------ Texto para analizar

Desde el inicio de esta pesadilla se nos explicó que el objetivo del encierro masivo no era que desaparecieran los contagios, algo imposible, sino frenar ese crecimiento exponencial para evitar el colapso de las UCIS. Lo llamaron “aplanar la curva”. El ministro de Sanidad ha reconocido hace tres días que lo hemos conseguido. Se está desmontando el hospital de IFEMA, las urgencias están más despejadas y se van retomando las consultas externas.
Lo que explican las curvas logarítmicas es que, alcanzado el pico de contagios, en ningún país decrecen bruscamente sino que lo hacen de manera gradual, sean cuales sean las medidas de aislamiento. En otras palabras, superada la fase más aguda de la pandemia, el confinamiento extremo no hace descender más rápido el numero de contagios ni el de fallecidos. Sin embargo, el coste físico y mental de esas restricciones no es el mismo en la segunda semana que en la séptima. Cada día que pasa pagamos más para recibir menos.

------------
------ Datos de origen

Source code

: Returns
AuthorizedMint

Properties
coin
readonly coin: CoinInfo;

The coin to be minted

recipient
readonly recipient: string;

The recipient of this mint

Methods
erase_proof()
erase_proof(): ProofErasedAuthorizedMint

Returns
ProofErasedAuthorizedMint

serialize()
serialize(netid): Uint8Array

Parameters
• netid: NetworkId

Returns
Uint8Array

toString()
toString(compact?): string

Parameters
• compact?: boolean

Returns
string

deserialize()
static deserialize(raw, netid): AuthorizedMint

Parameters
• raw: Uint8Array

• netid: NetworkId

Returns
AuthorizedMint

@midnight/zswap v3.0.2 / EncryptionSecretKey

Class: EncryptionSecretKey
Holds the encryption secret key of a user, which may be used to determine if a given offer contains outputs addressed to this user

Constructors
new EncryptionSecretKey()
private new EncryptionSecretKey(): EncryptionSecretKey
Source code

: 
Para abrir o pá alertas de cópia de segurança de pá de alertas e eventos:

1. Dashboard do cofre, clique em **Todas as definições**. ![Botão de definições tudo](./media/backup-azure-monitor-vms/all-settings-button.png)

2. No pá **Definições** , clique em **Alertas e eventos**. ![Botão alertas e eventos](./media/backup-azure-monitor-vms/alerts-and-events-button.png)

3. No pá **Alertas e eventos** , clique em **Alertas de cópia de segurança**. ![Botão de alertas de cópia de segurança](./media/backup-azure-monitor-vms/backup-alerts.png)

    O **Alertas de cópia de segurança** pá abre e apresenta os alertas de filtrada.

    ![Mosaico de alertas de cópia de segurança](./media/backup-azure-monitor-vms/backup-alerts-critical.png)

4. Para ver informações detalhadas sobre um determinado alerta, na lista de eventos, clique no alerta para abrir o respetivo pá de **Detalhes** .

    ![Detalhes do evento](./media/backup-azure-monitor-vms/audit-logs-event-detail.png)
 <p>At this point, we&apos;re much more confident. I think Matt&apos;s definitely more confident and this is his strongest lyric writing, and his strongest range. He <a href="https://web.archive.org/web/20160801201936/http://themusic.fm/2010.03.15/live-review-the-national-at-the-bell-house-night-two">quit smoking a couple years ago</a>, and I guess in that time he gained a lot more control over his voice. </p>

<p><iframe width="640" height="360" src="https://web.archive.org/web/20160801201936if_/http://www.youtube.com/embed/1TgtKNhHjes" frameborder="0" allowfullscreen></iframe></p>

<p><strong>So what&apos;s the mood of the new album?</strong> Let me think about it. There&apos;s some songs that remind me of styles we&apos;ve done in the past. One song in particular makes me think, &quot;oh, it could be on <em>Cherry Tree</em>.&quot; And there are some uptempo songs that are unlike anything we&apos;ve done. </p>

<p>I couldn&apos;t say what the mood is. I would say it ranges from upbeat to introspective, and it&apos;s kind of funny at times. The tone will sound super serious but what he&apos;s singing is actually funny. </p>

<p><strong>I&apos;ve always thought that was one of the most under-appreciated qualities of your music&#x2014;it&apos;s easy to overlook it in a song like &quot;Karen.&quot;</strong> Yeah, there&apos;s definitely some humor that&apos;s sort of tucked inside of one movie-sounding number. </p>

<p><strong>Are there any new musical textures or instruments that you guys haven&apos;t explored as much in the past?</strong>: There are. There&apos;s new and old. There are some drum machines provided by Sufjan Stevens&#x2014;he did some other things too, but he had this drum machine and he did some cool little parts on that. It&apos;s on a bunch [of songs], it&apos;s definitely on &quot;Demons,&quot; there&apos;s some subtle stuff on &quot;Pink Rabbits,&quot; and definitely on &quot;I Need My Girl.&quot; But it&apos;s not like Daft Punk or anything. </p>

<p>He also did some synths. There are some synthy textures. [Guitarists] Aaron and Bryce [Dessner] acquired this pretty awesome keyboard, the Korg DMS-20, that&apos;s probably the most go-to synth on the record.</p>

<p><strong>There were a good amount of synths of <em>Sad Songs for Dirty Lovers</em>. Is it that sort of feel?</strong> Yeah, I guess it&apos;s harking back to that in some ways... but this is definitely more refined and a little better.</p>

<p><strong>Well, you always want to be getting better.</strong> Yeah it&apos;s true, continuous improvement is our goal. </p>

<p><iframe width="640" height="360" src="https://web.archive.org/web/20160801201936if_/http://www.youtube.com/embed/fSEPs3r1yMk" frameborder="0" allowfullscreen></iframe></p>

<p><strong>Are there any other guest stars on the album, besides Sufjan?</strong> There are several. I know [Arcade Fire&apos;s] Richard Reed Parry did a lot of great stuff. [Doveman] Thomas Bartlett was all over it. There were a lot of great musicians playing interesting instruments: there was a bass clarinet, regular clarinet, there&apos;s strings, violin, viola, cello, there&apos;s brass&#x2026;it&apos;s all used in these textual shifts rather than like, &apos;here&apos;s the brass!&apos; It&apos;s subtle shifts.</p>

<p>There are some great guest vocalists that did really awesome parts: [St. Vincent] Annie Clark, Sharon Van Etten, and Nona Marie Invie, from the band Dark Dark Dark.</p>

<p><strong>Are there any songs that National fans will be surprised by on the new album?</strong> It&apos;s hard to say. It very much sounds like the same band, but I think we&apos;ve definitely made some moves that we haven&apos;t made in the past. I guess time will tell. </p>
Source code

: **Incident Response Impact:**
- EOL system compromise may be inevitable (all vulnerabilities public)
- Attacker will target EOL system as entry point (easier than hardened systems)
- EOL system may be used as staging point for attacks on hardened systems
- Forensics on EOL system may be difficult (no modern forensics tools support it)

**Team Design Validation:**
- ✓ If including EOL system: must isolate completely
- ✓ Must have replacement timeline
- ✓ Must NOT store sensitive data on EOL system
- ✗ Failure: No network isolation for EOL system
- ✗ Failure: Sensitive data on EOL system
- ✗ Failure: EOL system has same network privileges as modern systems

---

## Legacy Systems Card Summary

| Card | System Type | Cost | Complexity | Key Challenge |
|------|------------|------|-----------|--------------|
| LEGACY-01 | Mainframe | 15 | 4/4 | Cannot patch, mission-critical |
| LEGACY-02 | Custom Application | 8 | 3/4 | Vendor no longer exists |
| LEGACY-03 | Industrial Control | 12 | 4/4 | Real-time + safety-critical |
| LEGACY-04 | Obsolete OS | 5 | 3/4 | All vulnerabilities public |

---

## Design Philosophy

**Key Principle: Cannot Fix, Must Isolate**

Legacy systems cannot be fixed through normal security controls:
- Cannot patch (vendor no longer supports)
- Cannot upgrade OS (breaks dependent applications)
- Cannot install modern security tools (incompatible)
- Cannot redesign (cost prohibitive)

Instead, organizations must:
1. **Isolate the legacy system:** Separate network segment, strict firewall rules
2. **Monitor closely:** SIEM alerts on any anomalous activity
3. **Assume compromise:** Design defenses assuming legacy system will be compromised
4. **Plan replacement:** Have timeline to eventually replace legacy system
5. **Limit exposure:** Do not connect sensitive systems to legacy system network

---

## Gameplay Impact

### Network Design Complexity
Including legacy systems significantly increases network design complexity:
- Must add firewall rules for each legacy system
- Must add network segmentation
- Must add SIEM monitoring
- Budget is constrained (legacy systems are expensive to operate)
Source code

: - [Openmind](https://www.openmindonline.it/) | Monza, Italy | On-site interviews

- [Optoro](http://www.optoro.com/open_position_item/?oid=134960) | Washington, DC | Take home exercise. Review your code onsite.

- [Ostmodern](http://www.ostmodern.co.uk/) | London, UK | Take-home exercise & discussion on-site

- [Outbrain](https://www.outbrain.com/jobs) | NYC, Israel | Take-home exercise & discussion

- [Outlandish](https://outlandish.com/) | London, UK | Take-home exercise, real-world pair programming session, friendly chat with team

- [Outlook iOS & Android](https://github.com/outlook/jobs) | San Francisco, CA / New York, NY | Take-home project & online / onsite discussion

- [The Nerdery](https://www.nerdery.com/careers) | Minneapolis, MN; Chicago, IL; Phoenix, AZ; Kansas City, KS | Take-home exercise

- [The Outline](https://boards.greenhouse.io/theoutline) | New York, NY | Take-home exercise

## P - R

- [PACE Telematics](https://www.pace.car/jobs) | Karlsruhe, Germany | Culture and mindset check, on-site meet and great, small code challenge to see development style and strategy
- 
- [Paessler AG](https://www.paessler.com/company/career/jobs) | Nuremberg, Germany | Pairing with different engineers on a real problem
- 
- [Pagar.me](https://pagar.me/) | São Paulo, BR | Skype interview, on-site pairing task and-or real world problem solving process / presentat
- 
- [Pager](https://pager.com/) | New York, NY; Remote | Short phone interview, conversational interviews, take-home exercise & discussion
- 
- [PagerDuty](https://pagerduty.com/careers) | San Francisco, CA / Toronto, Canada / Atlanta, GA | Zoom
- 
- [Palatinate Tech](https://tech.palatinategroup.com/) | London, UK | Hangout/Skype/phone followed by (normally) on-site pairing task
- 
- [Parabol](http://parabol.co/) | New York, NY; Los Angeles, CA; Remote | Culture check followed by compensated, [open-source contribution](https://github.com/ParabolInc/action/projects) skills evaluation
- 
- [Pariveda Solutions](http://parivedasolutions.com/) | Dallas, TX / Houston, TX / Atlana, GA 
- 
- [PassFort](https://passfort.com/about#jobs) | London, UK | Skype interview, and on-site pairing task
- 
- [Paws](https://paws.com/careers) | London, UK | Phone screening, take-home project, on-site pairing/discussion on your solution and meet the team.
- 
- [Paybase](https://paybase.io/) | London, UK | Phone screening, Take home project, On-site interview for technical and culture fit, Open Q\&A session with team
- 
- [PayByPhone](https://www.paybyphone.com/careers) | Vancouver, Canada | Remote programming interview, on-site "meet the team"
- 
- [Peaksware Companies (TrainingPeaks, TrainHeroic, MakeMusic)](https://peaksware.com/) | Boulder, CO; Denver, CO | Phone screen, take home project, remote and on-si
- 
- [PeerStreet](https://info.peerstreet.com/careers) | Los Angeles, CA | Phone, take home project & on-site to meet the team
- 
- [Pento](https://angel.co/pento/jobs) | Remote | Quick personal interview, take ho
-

------------

Tarea por hacer
En el texto sobre el confinamiento, ¿qué nombre le dieron al objetivo de frenar el crecimiento exponencial de los contagios?

Tu respuesta
Lo llamaron “aplanar la curva”.